**WORK ORDER 1:**
In the tribunal decision extract, what are the Respondents called in the section that deals with ground 4 of the appeal?
**WORK ORDER 2:**
Carry on the tribunal decision extract from the point where it stops.

**EXTRACT TO READ:**
####################

References in this decision to the Upper Tribunal hearing bundle are given as UTHBXX. All other hearing bundle references are to the FTT hearing bundle. The legislation discussed below refers to ‘the Commissioners’ and in that section of our decision (dealing with ground 4 of the appeal) the Respondents are referred to as the Commissioners.

3.

The issues before the FTT were:

(1)

Was the assessment issued in time – within one year of the Commissioners having evidence of facts sufficient to justify the making of an assessment?

(2)

Was the input tax claimed deliberately – enabling the Respondents to assess beyond 4 years?

(3)

Did the supplies take place?

(4)

Was there a tax loss and, if so, was it fraudulent and did the Appellant know this?

(5)

Were the penalties issued in time – was the Appellant dishonest in claiming input tax up to 31 March 2006 and deliberate in doing so from 1 April 2006?

4.

####################

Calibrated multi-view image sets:

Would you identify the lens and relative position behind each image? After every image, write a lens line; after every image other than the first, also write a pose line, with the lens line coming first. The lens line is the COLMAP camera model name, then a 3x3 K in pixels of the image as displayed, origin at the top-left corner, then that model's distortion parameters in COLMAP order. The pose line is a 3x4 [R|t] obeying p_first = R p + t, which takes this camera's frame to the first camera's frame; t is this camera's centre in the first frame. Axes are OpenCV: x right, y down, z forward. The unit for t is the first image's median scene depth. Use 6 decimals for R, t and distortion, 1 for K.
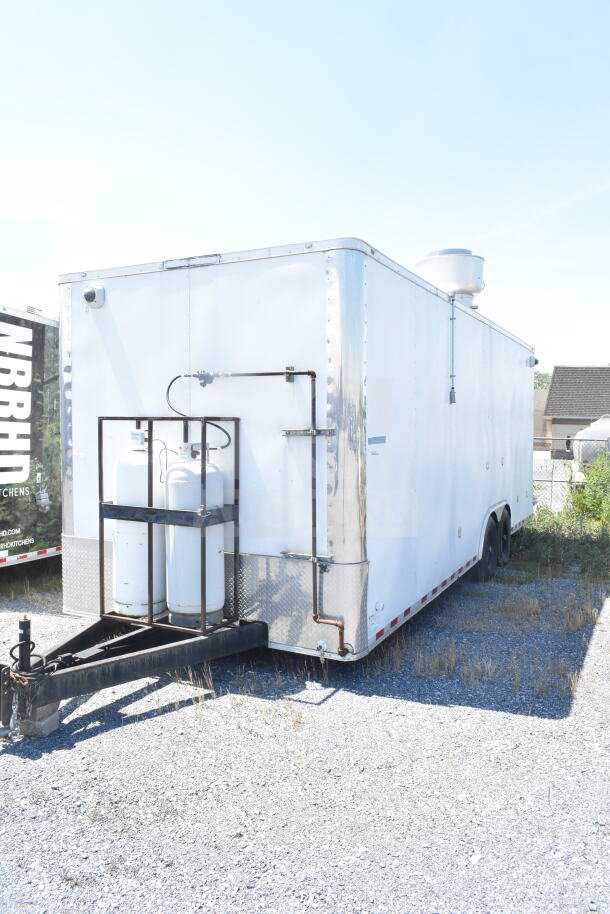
lens RADIAL K [[700.6, 0, 307.4], [0, 700.6, 459.4], [0, 0, 1]] dist [-0.010050, -0.003442]
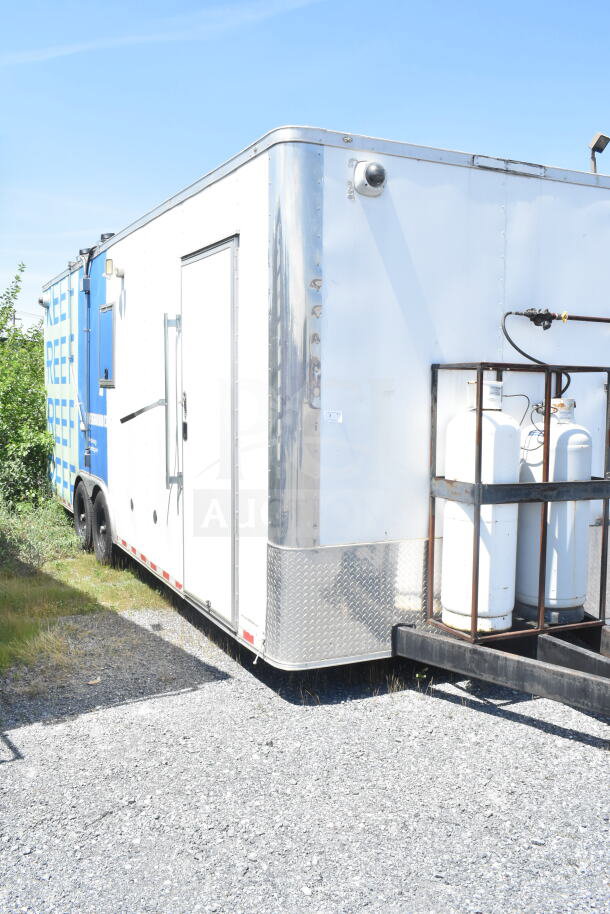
lens RADIAL K [[825.5, 0, 307.9], [0, 825.5, 453.9], [0, 0, 1]] dist [-0.006944, -0.002880]
pose [[0.615866, -0.057505, 0.785749, -1.112441], [0.027897, 0.998299, 0.051195, -0.017058], [-0.787357, -0.009609, 0.616423, 0.648536]]
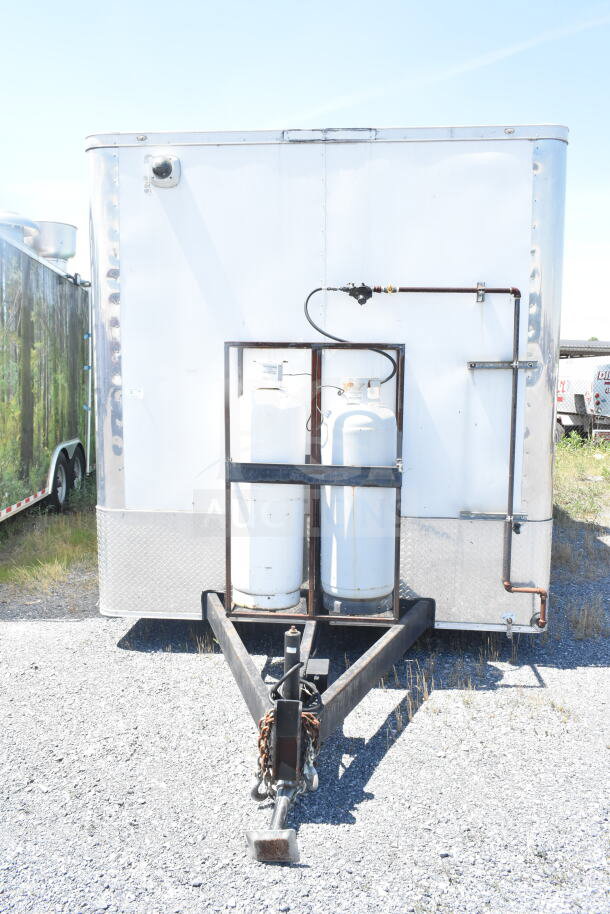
lens RADIAL K [[773.8, 0, 303.1], [0, 773.8, 457.9], [0, 0, 1]] dist [-0.026086, 0.009045]
pose [[0.929207, -0.040822, 0.367299, -0.542059], [0.013333, 0.996937, 0.077069, -0.002487], [-0.369320, -0.066716, 0.926905, 0.239662]]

####################

**WRITTEN REPLY 1:**
They are called the Commissioners.

**WRITTEN REPLY 2:**
The FTT dismissed the appeal finding that the assessment was issued in time, the majority of items on the invoices were not supplied, the loss of tax was deliberate and fraudulent. The Appellant knew it was fraudulent and therefore the penalties were issued in time.

Background

5.

The FTT set out the following relevant background information:

27.

The Appellant was incorporated on 31 March 1998 (company number 03537554). The nature of its business is described on Companies House as “43290 - Other construction installation”.

28.

The directors during the relevant period 1 October 2005 to 1 October 2010 were:

(a)

Morian Cooke (Cooke) the Chief Executive Officer appointed on 31 March 1998; (b) Mark Kemery (Kemery) appointed on 31 March 1998;

(c)

Mark Chapman (Chapman) appointed on 1 June 2000;

(d)

Terence William Hosier (Hosier) appointed on 30 August 2007 and resigned on 1 February 2011;

(e)

Lisa Hosier né𝑒 Bagley (Bagley) appointed on 30 August 2007 and resigned on 30 September 2009;

(f)

Robert Griffiths (Griffiths) appointed on 30 August 2007;

(g)

Tim Dougherty (Dougherty) appointed on 30 August 2007; and

(h)

Jon Bishop (Bishop) appointed on 1 October 2010.

29.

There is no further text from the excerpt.